I am getting to that point. Where I can't wait for coffee to taste good again. For sleep to be satisfying and comfortable. When I can go for a walk and not dread every step. Perhaps I could even workout. Or enjoy a beer. And kiss my husband without gagging from bad breath. And lay next to my 3 year old and read him a book at night. Or pick up my giant 15 month old and hold him for more than 3 seconds. And tie my shoes without almost losing consciousness. Or just get dressed without needing to rest in between applying each individual garment. And NO MORE INDIGESTION. Or restless legs.

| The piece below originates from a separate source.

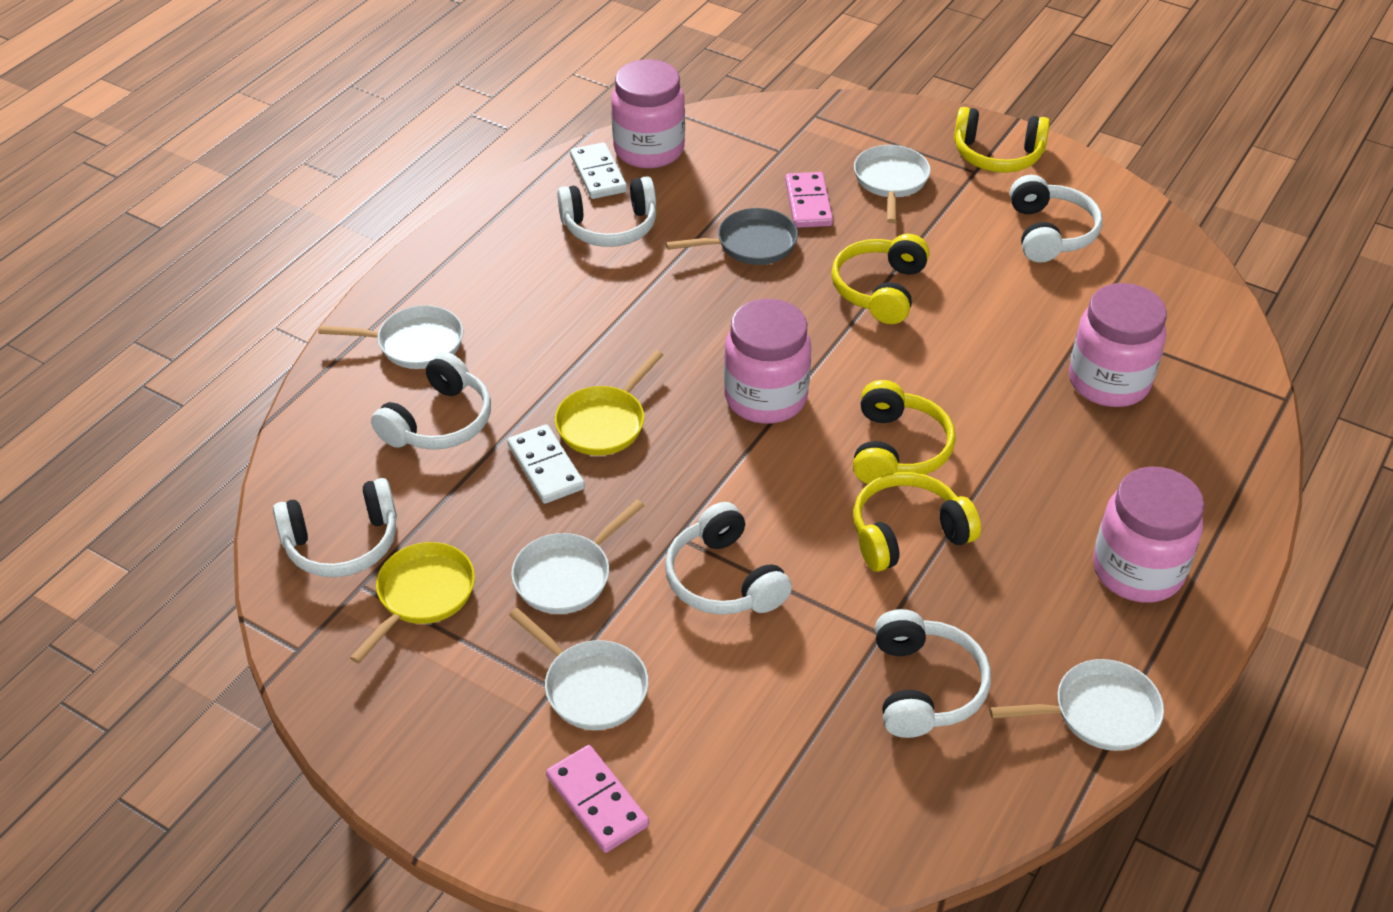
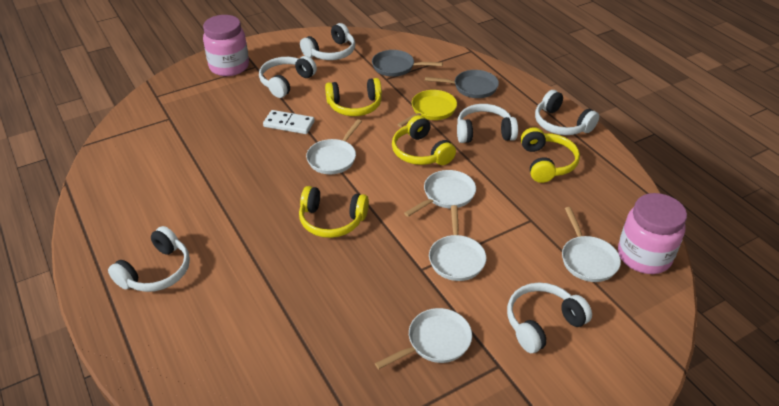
grey pan: 1 -> 2
pink domino: 2 -> 0
pink jar: 4 -> 2
white domino: 2 -> 1
yellow pan: 2 -> 1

Probably, my mind is most restless of all. It's a strange thing to not look forward to anything but one single event. Honestly, I am not complaining, just simply stating a fact. There is NOTHING I look forward to right now, except for the birth of this child. It is all consuming. At a HUGE 37 weeks and some change, nothing is enjoyable anymore. Food sure isn't. Sleep definitely isn't. Work, well, if it ever was enjoyable, it is now the opposite (as in I dread it). Even sitting here typing is uncomfortable and unsatisfying. (Now replace "sitting here typing" with a different, slightly more inappropriate/over-share type word, and we've got that in the mix too.) Now I remember why I cried every night for the 10 days prior to Brock's birth. It's just bothersome to know that the kid is fully cooked, but something keeps it in there. Perhaps it is set up like this, so when the baby comes, wakes up at all hours, spits up, poops constantly, and runs you ragged, you don't care. Because ANYTHING is better than being pregnant at this point.

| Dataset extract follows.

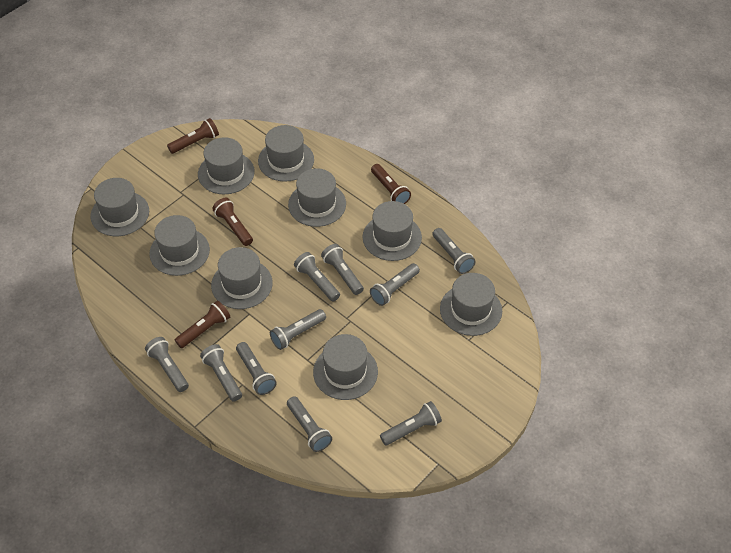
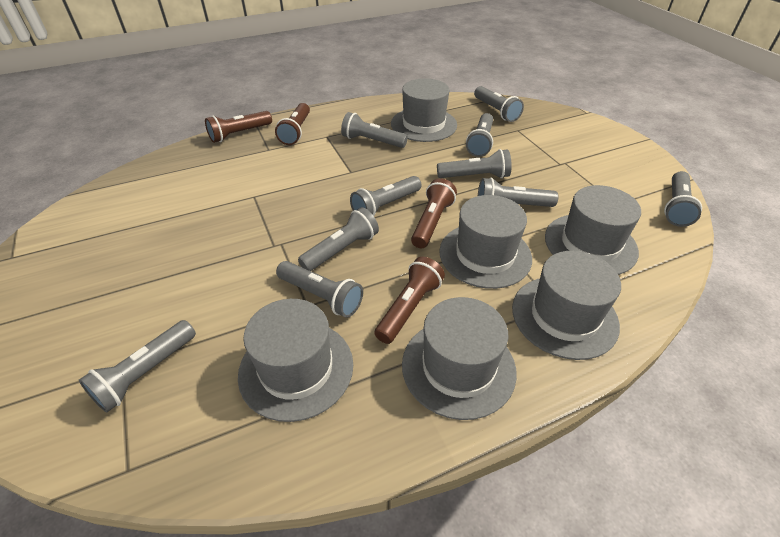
grey hat: 9 -> 6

I am assuming these feelings hit at the same time during the last 2 pregnancies. Though, originally, I thought it started MUCH earlier, so I thought I was getting by easy with this third go. Now, I think it's that these last 2 weeks drag like you wouldn't believe therefore giving the illusion that this torture lasts for weeks and weeks on end. And to add to that (and the last 2 were the same way), I contract a lot. Just randomly. But pretty uncomfortable. And sometimes, 2 or 3 will come in a row, just enough to get my hopes up. Talk about your Chinese Water Torture. It really isn't as bad with #3, because I learned my lesson from the previous 2, but you can't help but hope.

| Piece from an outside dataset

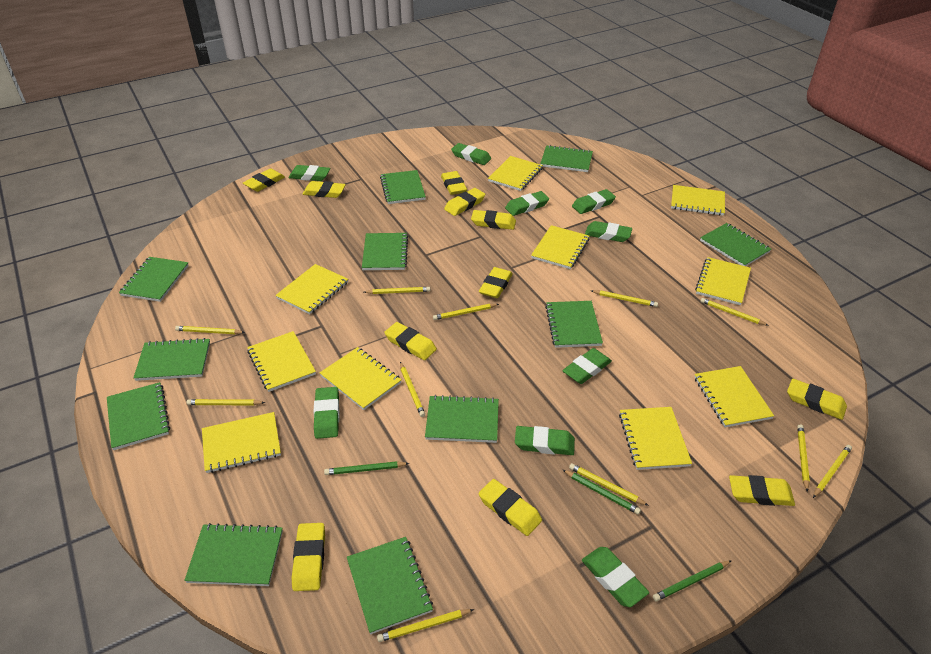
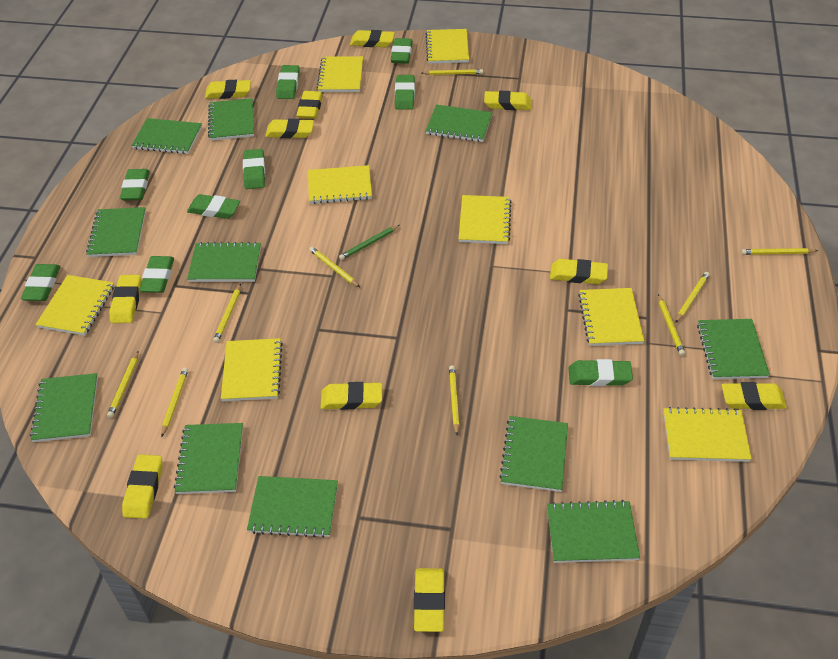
green pencil: 3 -> 1
yellow notebook: 10 -> 8
yellow pencil: 11 -> 9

But the end is getting so close in sight. I bought some size 1 Swaddlers today, as well as Johnson & Johnson baby wash. I might actually wash and clean the infant carseat tomorrow. Afterall, even though the last 2 made it well past 39 weeks, every kiddo is different. For now, that is the glimmer of hope I hold on to...or is thinking any day could be the day, torture as well? Who knows.